The Priority Seat Stow-away: I always feel sorry this one. This is the salaryman, who has left work, maybe early, and has an important call he knows he has to take, either from his boss or his wife. He will be found sitting on the Priority seats, looking nervous, Sumātofon in hand (which shall be an Android, never an iPhone – too expensive) waiting for the call, and will pretend to play games as he does.
The Proud Porn Viewer: You remember when I said people in Japan no longer have to share the phone with our neighbours? Well maybe I was wrong, as the case of the Proud Porn Viewer clearly demonstrates. He is usually a salaryman on his way to work or on the way back from it; in fact I have never properly observed this species except during the hours of 7am to 10am and 10pm to midnight. They also found most commonly in certain places, the Yamanote Line on way to Akihabara and back, or on the way to Nippombashi in Osaka. Anywhere Otaku culture can be found. Yet during these times he can be found, quite openly staring at his Sumātofon watching porn. If you sit next to him you get a free show. Good Times, ne?

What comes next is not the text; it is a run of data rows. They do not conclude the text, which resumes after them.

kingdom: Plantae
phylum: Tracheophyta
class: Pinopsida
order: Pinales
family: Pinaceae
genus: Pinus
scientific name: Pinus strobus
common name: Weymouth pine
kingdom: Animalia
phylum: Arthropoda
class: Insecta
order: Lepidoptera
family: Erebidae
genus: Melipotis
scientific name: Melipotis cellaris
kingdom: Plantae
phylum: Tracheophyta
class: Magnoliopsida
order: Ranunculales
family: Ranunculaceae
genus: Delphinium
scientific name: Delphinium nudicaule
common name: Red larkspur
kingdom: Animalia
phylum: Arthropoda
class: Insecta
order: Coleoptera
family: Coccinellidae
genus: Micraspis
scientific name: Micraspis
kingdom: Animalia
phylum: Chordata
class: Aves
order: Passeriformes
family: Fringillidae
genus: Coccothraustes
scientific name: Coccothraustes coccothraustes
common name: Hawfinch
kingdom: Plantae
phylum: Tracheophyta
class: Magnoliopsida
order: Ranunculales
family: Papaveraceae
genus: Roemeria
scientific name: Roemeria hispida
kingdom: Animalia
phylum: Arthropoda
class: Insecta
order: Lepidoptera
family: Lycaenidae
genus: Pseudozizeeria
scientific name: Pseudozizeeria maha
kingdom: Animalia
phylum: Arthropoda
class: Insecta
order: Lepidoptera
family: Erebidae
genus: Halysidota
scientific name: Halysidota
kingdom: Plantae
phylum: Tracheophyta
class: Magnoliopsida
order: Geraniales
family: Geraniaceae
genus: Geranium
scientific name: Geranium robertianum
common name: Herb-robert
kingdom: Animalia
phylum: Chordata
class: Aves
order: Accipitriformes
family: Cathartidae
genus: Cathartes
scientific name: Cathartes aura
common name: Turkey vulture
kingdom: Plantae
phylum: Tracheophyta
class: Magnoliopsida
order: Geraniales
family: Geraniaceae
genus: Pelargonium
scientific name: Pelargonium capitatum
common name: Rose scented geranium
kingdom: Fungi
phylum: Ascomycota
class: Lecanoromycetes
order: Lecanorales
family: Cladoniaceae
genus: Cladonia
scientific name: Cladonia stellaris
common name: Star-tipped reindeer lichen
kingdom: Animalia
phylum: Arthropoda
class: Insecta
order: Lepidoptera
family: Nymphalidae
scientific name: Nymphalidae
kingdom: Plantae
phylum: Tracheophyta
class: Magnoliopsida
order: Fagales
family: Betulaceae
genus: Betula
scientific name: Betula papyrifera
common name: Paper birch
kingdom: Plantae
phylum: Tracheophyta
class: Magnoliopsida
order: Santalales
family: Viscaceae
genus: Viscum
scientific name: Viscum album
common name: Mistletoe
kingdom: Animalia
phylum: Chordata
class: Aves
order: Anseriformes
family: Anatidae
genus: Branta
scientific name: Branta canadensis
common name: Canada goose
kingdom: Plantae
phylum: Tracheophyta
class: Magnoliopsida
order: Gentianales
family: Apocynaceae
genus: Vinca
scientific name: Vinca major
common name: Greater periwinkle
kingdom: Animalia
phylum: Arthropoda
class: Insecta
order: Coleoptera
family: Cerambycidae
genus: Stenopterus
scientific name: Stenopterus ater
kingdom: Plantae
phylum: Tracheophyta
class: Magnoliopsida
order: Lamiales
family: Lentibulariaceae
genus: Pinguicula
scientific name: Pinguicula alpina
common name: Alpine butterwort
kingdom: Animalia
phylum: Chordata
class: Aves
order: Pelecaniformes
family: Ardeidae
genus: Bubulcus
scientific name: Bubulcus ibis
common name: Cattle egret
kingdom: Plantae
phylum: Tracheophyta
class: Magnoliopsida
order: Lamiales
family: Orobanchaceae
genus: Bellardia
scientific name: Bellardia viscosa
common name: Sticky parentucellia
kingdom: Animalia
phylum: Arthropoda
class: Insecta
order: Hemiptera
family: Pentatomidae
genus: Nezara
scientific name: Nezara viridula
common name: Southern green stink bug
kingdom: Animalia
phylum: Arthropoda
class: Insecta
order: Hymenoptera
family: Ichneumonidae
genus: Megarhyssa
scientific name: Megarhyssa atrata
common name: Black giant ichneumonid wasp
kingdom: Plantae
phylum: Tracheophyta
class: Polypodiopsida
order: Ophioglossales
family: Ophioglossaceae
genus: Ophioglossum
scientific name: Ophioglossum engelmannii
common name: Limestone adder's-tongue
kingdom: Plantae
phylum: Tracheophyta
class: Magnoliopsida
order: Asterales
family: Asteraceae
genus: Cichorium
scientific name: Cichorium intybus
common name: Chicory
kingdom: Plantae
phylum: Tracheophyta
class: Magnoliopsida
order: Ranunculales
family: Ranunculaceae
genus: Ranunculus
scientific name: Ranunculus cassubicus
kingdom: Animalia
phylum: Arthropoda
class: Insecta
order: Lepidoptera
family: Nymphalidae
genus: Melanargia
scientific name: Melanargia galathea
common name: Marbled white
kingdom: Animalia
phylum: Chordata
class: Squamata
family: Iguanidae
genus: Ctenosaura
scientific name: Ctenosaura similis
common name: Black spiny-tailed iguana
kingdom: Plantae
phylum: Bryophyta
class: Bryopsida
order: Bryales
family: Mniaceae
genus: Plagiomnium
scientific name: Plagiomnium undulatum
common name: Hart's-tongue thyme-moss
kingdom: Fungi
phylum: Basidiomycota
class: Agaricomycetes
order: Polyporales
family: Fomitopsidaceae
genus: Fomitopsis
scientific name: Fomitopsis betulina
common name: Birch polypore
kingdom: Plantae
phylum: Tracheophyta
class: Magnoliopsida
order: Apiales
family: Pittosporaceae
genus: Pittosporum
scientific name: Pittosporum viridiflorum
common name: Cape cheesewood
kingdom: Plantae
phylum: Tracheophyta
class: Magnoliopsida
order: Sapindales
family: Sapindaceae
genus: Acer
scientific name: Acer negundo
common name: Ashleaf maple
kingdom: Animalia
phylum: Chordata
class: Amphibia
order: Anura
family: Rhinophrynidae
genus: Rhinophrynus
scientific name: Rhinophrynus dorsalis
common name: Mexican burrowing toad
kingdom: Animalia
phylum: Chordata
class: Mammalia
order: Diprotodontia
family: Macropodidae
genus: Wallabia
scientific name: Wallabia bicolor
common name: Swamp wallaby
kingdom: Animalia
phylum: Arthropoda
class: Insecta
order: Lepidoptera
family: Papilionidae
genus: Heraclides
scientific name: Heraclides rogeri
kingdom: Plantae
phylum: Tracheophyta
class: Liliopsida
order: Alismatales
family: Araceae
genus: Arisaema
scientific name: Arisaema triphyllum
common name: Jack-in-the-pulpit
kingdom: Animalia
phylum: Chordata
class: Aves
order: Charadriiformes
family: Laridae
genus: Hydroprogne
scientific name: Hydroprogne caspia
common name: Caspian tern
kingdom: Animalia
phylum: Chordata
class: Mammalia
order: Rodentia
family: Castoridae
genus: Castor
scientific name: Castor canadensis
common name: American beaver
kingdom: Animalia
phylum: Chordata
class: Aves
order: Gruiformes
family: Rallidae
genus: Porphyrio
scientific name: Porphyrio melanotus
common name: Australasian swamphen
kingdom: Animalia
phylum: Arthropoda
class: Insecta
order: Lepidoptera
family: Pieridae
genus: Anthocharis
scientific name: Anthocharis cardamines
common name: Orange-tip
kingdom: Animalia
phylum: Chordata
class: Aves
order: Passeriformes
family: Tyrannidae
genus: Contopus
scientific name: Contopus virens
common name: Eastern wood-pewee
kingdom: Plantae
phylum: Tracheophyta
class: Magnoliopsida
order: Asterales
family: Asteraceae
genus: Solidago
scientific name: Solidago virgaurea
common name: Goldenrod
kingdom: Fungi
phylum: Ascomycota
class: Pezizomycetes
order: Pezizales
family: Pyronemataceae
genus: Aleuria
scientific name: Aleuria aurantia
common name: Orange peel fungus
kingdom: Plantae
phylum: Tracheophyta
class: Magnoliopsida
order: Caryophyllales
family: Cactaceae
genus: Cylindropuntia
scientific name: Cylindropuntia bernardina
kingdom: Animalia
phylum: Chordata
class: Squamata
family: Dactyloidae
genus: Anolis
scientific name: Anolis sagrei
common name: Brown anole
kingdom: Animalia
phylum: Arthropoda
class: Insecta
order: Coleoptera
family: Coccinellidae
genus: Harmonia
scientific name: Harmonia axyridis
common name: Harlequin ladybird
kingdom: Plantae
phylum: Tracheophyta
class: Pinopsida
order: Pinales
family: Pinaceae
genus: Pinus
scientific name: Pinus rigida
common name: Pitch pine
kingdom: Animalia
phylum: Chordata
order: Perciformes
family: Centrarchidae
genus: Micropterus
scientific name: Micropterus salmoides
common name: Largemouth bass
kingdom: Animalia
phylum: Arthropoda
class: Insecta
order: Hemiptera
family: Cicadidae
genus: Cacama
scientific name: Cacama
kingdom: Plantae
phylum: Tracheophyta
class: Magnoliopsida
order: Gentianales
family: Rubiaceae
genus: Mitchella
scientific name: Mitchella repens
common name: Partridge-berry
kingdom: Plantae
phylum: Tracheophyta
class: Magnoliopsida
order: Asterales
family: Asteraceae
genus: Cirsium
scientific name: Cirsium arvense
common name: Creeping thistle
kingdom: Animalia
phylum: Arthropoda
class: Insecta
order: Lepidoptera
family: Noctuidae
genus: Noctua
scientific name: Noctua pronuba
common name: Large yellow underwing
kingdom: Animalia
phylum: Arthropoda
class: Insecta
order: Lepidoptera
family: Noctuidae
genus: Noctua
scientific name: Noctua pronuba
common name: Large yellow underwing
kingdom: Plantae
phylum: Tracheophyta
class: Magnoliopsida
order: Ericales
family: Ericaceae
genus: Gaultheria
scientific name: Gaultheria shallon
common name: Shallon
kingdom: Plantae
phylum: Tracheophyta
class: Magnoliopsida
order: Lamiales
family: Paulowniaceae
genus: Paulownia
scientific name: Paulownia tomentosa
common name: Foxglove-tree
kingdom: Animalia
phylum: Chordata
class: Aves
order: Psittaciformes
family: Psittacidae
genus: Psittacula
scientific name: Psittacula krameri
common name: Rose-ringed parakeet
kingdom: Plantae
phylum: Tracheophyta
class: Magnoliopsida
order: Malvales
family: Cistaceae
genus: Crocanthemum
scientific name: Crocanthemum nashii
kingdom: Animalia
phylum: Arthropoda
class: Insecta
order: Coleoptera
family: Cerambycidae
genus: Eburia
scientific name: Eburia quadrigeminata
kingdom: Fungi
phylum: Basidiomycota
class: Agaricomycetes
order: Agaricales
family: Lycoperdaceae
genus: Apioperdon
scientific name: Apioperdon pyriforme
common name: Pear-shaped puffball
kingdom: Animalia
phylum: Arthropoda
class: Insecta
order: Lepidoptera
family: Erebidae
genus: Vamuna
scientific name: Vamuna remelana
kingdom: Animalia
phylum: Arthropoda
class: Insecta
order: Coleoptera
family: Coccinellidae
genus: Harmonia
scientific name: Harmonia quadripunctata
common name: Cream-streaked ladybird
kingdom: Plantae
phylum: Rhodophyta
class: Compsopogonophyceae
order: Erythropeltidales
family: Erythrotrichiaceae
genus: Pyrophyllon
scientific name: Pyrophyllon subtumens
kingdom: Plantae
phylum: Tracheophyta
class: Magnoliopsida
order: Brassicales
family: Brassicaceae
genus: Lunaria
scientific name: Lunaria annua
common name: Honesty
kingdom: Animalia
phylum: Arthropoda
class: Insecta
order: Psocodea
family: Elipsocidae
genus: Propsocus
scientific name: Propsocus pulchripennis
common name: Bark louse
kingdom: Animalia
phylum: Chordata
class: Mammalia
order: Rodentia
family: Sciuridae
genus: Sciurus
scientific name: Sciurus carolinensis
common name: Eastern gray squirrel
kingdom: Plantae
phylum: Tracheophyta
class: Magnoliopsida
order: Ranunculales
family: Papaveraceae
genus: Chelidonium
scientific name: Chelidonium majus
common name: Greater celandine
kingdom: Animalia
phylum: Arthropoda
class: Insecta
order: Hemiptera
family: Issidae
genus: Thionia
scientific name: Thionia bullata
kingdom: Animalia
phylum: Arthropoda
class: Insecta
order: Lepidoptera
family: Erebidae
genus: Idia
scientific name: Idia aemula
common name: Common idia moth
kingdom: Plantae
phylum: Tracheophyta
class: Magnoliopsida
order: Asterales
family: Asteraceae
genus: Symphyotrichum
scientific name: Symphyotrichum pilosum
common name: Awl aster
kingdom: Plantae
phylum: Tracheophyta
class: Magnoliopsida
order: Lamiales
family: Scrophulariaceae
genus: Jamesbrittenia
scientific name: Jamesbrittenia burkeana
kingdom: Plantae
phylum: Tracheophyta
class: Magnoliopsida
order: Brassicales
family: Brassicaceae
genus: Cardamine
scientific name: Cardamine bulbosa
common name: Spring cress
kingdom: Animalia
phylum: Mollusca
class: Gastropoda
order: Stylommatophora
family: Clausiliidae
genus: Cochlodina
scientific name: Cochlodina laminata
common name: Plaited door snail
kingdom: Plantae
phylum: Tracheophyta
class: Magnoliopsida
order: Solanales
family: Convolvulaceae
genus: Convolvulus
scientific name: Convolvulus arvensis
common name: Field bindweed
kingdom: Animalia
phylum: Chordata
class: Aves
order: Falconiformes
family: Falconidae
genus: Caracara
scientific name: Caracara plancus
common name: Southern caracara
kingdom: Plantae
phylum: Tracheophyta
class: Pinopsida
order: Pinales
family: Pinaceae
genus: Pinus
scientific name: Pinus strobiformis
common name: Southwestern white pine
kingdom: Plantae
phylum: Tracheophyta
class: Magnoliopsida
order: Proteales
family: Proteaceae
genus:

The Emergency Make-up Checker: Do you need to know if a Japanese woman truly loves you? Right find out if she is one of these people. The Emergency Make-up Checker is rare breed. I always find her on the priority seats, usually on a Friday or Saturday, between the hours of 6pm and 8pm. Her usual habit is to put on her makeup, on the train, as she goes to meet her boyfriend, using the reverse camera option to make sure she looks OK. This task evidently requires also sitting on the priority seats, maybe they are the only seats that are empty, with the right lighting during that time.
The Annoying Gaijin Tourist: He’s never been on a JR Train before, and yes he is usually a male. He doesn’t know it’s not really allowed to take photos, or that you are drunk, and probably don’t want your photo taken, or that yes you are British, and yes have lived here for almost 18 months. This one, I suggest you observe at a distance. But sometimes, this species of Smartphone user gets lost, can’t find his territory or his herd, and as such times it is both safe and advisable to approach. Prepare your best ‘PEACE’ sign for photos though.
It must also be understood that all Japanese Sumātofon users have to hold the phone a foot away from their eyes, and can never look at you or their feet, as bad things would happen if they looked up away from the screen.